Alors de là à prêter une oreille attentive à Karim… !

Mais je  me lasse vite : Karim s’adresse à moi, comme il s’adresserait à n’importe qui d’autre qui serait dans son paysage immédiat. Sa parole se déroule sans interruption, se déverse pour ainsi dire. Dans un premier temps, je me dis qu’il est là, au bar, comme échoué sur un rivage. Mais très vite je me rends compte qu’il n’est pas l’épave échouée, mais le flot qui l’a transportée ; une énorme vague qui n’en finit pas d’arriver, et dont on ne sait pas quand elle repartira. J’essaie alors de me remettre à la lecture du Monde Diplomatique (ça m’arrive parfois). Cependant, Karim ne me lâche pas. Au bout de quelques minutes, il m’a déjà raconté une bonne  partie de sa vie.

Mais, comme toujours, Marco veille ; c’est lui qui assure le service au bistrot ce matin. Comme il sait le faire avec beaucoup d’élégance, il signifie à Karim qu’il faut qu’il laisse les clients tranquilles, qu’ils ne sont pas obligés de l’écouter.

Moment de répit dans le bistrot, Marco va bavarder avec des clients qui sont en terrasse, les fumeurs (nous sommes en hiver, à part eux, il n’y a pas grand monde en terrasse).

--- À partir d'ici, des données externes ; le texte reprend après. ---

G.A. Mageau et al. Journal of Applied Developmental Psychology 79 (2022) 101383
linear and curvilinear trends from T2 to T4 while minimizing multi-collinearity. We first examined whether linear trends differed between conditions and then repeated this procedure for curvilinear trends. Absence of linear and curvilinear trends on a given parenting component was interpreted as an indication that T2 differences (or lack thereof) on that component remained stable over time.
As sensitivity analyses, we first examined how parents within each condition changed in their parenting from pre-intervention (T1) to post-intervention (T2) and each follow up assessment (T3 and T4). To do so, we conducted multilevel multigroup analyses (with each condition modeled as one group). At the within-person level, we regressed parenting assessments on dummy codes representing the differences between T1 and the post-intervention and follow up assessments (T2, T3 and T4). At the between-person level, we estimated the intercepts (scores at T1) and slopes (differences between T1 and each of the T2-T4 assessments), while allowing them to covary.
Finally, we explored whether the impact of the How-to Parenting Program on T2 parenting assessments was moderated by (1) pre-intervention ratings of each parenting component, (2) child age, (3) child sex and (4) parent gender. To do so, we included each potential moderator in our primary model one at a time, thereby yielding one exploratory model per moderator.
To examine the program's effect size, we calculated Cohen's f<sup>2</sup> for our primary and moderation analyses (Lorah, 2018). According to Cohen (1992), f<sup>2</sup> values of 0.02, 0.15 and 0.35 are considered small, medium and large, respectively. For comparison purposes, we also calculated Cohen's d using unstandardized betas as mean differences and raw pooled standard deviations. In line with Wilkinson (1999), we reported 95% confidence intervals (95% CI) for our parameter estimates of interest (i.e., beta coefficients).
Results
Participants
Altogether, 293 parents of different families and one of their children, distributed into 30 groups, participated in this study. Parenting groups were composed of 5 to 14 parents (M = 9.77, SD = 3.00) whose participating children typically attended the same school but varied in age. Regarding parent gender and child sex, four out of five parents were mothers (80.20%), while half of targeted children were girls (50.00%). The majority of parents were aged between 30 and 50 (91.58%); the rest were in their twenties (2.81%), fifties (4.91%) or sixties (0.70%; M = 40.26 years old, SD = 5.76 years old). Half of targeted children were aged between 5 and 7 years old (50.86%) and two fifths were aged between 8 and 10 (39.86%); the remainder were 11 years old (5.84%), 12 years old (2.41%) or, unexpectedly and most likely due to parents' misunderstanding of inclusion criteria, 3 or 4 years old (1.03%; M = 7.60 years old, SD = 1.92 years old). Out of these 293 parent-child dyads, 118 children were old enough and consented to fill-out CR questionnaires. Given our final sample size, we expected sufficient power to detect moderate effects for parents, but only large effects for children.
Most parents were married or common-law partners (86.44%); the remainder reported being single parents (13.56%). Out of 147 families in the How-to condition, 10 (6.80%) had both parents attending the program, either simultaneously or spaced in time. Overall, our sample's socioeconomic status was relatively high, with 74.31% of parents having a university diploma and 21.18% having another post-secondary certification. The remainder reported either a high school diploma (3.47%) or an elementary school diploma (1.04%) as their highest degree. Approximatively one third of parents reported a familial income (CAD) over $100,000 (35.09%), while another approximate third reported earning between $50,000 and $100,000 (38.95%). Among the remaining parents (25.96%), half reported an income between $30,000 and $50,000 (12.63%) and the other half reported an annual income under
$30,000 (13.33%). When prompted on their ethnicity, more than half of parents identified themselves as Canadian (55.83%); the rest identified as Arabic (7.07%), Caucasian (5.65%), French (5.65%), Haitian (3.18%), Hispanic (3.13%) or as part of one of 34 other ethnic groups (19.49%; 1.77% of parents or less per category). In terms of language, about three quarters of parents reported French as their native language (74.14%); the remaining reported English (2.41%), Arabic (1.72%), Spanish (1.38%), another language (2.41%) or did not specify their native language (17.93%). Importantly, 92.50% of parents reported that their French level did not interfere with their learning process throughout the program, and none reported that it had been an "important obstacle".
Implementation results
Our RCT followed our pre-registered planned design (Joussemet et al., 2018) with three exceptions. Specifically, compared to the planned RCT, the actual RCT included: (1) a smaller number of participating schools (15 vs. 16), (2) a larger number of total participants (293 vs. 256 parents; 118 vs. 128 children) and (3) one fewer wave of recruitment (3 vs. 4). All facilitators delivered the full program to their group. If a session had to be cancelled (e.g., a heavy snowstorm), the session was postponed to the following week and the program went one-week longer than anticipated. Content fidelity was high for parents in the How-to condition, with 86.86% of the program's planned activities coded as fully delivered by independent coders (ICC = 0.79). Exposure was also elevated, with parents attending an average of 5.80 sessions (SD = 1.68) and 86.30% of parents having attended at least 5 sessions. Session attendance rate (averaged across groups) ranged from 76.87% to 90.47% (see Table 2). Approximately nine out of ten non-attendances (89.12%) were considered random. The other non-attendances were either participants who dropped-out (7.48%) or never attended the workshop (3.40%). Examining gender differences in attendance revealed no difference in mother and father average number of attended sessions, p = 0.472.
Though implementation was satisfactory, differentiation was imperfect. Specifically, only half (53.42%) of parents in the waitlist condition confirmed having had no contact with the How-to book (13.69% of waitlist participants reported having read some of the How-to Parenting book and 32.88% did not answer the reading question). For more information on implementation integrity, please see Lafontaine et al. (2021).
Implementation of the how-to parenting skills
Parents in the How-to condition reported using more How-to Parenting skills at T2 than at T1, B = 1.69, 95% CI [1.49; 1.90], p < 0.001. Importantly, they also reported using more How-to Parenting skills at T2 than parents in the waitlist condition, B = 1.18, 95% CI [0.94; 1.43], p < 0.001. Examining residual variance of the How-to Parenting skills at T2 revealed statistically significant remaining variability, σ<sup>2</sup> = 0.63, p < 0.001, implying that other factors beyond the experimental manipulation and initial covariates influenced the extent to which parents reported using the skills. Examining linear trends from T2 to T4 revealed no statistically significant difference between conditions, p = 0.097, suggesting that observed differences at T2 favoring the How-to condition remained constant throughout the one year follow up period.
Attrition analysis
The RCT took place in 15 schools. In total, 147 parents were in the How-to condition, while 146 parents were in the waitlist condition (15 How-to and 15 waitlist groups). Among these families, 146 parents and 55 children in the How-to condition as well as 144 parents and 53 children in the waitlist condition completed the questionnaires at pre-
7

Karim m’a lâché les baskets (c’est fou l’autorité qu’il a, Marco !). Le temps se déroule, tranquille, sauf peut-être pour Karim, que je n’arrive pas à imaginer tranquille.

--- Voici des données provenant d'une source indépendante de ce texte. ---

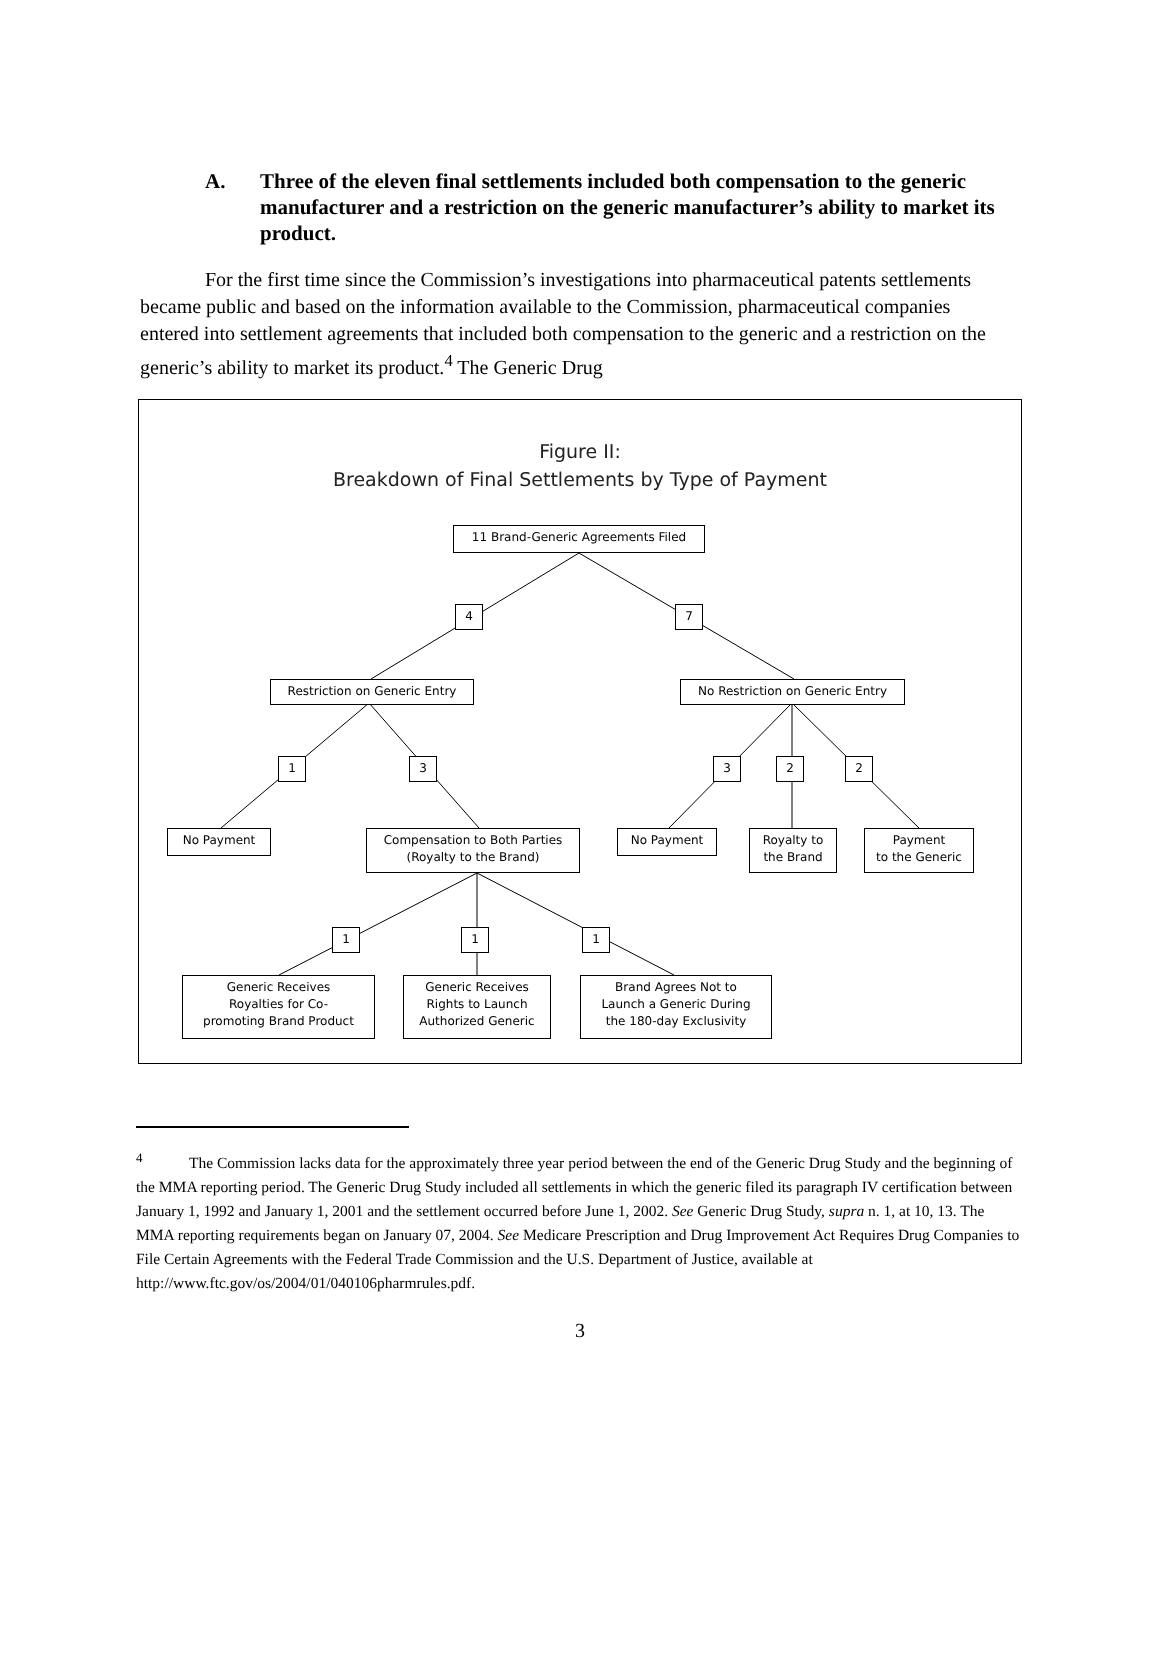A. Three of the eleven final settlements included both compensation to the generic manufacturer and a restriction on the generic manufacturer’s ability to market its product.
For the first time since the Commission’s investigations into pharmaceutical patents settlements became public and based on the information available to the Commission, pharmaceutical companies entered into settlement agreements that included both compensation to the generic and a restriction on the generic’s ability to market its product.<sup>4</sup> The Generic Drug
Figure II:
Breakdown of Final Settlements by Type of Payment
11 Brand-Generic Agreements Filed
4 7
Restriction on Generic Entry No Restriction on Generic Entry
1 3 3 2 2
No Payment
Compensation to Both Parties
(Royalty to the Brand)
No Payment
Royalty to
the Brand
Payment
to the Generic
1 1 1
Generic Receives
Royalties for Co-
promoting Brand Product
Generic Receives
Rights to Launch
Authorized Generic
Brand Agrees Not to
Launch a Generic During
the 180-day Exclusivity
<sup>4</sup> The Commission lacks data for the approximately three year period between the end of the Generic Drug Study and the beginning of the MMA reporting period. The Generic Drug Study included all settlements in which the generic filed its paragraph IV certification between January 1, 1992 and January 1, 2001 and the settlement occurred before June 1, 2002. See Generic Drug Study, supra n. 1, at 10, 13. The MMA reporting requirements began on January 07, 2004. See Medicare Prescription and Drug Improvement Act Requires Drug Companies to File Certain Agreements with the Federal Trade Commission and the U.S. Department of Justice, available at http://www.ftc.gov/os/2004/01/040106pharmrules.pdf.
3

Momo s’active. Momo fréquente très régulièrement le bar. Je ne sais pas quel âge il peut avoir, Momo. On pourrait dire de lui que c’est une personne handicapée. Je trouve que ça ne dit pas grand-chose. Momo, c’est Momo. Il aime quand Marco est là. Marco veille sur lui avec un talent qui fait toute mon admiration (je me suis même demandé s’il n’avait pas fait une formation d’éducateur, ou d’infirmier Psy, façon à l’ancienne, avant cette foutue période où on se met à prendre les fous pour des personnes gravement dangereuses, et même quasiment des sous-hommes. Mais non, Marco, il fait ça naturellement, comme il respire). Marco ne s’en cache pas, il aime aussi Momo ; Momo fait partie de ses « loulous », comme il dit. Attention, tout le monde ne peut pas faire partie des loulous de Marco. Il faut avoir quelque difficulté dans la vie (ça, ça ferait déjà pas mal de monde), et avoir ce je ne sais quoi qui fait que Marco va s’intéresser à vous. Peut-être être un peu seul au monde, par exemple. Marco dit parfois, avec un grand sourire attendri (pourtant, il ne s’attendrit pas si facilement, le Marco…) que Momo c’est le préféré de ses loulous.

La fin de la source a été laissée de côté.